Sunday, December 27, 2009

Advice on my life...should I try and mend it or move on?

I've been through a lot this past year...and its been extremely difficult. I'll give you the short version (still long though sry!). I went from moving in with my boyfriend to almost breaking up, to getting engaged, the months later broke up with him and moved out b/c I was in love with my best friend so we got together (long story there but bare with me lol).
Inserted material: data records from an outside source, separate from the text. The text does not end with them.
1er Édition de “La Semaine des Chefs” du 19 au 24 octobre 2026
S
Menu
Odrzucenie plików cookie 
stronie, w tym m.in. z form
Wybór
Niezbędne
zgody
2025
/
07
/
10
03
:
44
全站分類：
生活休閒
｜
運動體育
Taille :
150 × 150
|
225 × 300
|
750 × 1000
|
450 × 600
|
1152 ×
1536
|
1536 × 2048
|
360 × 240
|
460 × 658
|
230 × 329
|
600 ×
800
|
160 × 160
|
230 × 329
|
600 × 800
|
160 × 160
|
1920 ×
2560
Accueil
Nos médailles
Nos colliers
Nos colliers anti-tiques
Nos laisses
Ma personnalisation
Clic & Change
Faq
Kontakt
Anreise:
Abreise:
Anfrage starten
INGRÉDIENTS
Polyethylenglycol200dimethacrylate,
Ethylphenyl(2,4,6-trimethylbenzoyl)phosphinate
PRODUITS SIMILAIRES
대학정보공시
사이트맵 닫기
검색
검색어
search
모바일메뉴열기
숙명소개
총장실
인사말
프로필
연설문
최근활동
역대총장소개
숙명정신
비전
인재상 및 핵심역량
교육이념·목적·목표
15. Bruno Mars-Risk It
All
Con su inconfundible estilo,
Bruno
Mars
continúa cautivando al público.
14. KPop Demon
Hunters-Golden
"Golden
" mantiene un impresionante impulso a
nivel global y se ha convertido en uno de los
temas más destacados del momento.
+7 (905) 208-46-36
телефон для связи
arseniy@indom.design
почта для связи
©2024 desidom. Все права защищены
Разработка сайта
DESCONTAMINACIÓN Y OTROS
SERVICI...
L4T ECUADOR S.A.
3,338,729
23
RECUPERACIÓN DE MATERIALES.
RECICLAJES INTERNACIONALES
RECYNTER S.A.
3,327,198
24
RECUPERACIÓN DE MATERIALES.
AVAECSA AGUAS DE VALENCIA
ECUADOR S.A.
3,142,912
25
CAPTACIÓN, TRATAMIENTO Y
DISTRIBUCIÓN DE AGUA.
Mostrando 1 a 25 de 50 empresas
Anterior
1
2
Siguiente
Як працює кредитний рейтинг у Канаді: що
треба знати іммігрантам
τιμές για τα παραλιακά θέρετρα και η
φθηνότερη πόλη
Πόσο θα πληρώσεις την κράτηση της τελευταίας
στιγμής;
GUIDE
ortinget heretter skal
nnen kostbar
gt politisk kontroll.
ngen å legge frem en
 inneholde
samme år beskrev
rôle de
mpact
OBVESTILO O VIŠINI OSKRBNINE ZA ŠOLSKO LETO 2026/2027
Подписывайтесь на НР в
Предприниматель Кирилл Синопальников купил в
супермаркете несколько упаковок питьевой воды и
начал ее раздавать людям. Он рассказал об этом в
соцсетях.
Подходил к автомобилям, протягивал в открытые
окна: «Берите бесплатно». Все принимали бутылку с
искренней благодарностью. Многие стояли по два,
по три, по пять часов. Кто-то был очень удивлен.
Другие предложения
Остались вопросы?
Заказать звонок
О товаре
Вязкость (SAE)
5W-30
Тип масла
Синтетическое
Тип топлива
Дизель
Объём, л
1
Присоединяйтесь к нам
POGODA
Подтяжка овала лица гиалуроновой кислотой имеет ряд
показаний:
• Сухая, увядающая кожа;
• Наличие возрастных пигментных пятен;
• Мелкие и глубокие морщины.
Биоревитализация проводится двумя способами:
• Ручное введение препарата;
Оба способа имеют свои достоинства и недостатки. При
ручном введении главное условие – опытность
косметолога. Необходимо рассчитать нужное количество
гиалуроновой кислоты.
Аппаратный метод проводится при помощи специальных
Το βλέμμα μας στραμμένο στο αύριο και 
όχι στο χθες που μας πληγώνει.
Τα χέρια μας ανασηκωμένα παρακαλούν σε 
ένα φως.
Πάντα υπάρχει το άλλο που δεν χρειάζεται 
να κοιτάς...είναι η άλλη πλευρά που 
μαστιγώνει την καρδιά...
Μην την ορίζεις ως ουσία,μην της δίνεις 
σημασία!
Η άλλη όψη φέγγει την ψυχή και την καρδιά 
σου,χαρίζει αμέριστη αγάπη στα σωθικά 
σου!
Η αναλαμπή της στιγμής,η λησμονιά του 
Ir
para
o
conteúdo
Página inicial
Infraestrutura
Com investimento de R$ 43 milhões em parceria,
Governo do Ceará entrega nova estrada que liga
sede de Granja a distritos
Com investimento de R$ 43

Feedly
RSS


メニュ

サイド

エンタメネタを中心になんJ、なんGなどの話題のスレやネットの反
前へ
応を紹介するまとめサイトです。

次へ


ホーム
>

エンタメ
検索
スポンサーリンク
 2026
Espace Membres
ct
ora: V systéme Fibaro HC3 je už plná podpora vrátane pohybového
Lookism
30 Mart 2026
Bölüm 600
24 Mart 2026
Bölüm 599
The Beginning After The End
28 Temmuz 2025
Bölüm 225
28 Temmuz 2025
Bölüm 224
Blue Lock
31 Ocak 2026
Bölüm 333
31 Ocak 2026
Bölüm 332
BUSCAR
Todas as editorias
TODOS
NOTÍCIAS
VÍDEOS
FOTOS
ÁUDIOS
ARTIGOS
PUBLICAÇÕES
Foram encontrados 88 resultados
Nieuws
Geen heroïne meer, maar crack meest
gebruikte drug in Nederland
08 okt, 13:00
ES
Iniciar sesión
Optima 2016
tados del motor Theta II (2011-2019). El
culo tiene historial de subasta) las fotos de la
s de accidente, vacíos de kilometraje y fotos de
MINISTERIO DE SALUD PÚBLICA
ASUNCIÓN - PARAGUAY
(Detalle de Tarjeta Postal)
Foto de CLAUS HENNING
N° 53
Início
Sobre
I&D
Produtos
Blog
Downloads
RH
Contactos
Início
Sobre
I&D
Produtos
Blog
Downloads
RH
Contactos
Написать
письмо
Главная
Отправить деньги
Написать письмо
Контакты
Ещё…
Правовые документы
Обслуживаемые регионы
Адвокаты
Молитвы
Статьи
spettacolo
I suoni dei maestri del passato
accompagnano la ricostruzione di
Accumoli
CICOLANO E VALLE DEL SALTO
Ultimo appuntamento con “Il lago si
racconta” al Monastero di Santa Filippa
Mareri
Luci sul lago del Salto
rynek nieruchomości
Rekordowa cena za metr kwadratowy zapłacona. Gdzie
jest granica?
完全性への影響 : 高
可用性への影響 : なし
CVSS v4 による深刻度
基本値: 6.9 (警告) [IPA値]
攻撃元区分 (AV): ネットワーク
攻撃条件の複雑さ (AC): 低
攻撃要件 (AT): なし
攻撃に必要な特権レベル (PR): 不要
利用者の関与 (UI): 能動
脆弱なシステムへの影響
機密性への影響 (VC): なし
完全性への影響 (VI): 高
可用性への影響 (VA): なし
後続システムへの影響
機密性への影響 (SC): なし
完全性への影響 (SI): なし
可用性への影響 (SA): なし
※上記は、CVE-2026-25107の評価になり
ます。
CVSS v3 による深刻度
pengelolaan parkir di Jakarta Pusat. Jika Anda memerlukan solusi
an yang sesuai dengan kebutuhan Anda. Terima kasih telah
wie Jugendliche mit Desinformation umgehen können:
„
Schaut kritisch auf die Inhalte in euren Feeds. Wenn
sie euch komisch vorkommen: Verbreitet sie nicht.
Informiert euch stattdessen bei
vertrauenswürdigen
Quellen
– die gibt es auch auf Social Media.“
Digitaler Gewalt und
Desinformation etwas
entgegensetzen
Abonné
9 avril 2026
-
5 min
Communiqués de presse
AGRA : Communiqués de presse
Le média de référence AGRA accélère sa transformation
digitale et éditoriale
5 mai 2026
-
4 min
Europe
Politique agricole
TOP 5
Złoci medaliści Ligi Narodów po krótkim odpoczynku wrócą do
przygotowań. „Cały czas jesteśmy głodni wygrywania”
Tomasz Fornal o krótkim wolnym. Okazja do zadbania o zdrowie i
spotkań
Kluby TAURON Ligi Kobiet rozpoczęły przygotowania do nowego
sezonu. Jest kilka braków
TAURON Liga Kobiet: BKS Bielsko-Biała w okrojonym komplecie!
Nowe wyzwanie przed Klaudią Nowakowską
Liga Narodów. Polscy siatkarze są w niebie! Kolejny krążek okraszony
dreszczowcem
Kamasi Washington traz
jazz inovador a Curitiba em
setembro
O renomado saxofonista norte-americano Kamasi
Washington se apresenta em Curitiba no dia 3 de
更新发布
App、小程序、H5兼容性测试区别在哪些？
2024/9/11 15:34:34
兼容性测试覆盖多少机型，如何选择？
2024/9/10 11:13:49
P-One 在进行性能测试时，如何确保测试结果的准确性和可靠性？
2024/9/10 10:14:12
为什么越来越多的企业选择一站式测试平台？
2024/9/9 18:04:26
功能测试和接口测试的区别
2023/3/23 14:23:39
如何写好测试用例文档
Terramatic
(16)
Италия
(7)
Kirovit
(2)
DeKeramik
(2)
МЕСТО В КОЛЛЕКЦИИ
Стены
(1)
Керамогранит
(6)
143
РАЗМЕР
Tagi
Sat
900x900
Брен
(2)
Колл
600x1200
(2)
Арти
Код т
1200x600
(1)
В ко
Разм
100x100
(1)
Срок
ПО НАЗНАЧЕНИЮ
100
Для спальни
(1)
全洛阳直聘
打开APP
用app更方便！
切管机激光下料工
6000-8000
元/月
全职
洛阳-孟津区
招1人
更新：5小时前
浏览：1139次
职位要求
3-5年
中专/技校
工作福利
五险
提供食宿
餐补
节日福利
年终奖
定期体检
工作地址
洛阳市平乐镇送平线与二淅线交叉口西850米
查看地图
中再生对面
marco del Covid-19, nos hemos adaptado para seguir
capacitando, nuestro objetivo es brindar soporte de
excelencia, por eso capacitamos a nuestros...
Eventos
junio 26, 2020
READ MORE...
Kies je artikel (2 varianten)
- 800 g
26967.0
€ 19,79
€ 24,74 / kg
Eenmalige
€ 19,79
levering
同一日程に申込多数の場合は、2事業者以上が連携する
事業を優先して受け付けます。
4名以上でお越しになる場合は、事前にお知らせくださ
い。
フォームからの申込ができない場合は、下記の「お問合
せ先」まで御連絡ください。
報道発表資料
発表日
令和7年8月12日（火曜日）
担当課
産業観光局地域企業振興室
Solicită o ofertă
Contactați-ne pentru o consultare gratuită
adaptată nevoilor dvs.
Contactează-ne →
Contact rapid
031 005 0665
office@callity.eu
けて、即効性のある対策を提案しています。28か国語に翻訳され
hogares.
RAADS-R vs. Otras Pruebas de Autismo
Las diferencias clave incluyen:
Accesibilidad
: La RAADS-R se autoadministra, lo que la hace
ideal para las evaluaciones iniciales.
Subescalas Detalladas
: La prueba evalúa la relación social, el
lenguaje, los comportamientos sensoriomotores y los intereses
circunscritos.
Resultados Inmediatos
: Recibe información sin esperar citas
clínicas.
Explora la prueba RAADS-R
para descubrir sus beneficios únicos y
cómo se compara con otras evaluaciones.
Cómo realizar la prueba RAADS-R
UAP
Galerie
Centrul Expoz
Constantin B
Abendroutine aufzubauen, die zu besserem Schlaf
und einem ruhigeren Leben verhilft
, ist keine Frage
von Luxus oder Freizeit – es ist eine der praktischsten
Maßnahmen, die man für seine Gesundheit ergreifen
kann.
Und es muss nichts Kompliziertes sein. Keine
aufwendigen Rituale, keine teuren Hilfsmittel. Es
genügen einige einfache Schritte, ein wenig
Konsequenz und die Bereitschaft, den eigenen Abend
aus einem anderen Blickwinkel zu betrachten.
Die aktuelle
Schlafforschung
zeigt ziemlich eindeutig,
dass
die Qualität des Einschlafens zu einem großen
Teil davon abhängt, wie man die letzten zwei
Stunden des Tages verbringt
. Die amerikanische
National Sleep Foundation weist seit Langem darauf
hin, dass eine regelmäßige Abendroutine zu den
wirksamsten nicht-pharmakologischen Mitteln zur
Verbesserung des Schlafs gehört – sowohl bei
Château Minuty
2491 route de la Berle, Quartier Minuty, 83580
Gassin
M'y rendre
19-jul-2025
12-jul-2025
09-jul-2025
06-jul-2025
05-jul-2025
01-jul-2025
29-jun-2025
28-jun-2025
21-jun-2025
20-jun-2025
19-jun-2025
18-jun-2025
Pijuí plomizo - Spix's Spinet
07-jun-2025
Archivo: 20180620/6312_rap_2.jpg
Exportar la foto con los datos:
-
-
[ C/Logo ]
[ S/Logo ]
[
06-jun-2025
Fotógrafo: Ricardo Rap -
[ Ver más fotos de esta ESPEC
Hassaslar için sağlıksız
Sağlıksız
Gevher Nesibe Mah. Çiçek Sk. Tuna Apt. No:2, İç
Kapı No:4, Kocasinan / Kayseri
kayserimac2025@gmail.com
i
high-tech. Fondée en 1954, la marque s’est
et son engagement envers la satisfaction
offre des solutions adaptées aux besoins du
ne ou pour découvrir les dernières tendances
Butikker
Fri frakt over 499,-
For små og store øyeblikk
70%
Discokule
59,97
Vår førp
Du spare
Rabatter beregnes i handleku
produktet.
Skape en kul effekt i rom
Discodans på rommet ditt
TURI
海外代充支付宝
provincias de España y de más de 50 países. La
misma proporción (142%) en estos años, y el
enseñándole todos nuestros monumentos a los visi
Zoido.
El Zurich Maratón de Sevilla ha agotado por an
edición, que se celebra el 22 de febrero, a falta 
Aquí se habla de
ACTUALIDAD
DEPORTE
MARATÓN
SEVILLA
Then a few months after that one of my best friends committed suicide. Then a only a few months later (begining of Feb) after my bf and I both left for college (we had been at school for about 4 weeks) and he breaks up with me. He did it over the phone, and didn't sound upset at all. Whats funny is that he talked about us getting married and having kids and a future together prior to this. I have only talked to him a few times since then and it seems like he wants nothing to do with me. He was one of my best friends for about 7 years. He said there was no other girl and he just ';wasn't 100% into it';.





None of his best friends don't even really know why he did it and feel bad for me for how he did it and how he's treated me since then. I feel as if it is my fault b/c I'm going through a hard time and I come with a lot of baggage. I'm severely depression, have anxiety, panic attacks, a mood disorder (they dunno wut yet) and I am a cutter. He said before we broke up it took a toll on him with me being like that and I had planned to get help, which I am now getting help. I asked him if it was b/c of teh cutting and stuff and he said no, but I think it is. I think its my fault and I feel as though one of my best friends abandoned me in my time of need. I would like to be friends with him in the future, but now I'm not so sure I care. He acts like I dont exist and has no respect. I saw him a few weeks ago and he said about 2 words to me. His friend told him he should really talk to me and maybe explain things better and his response was 'no its definitely over.'; I feel i deserve more, and am very hurt and angry. I don't need this crap right now i have all this other stuff to deal with. On the other hand I still care for him and don't want to ruin a friendship. What should I do? Should I just move on with my life and ignore him or try and mend things? I'm so lost! :(Advice on my life...should I try and mend it or move on?
Totally move on, because the world has to move what if the world was sad and didn't want to move around the sun. Where would we be?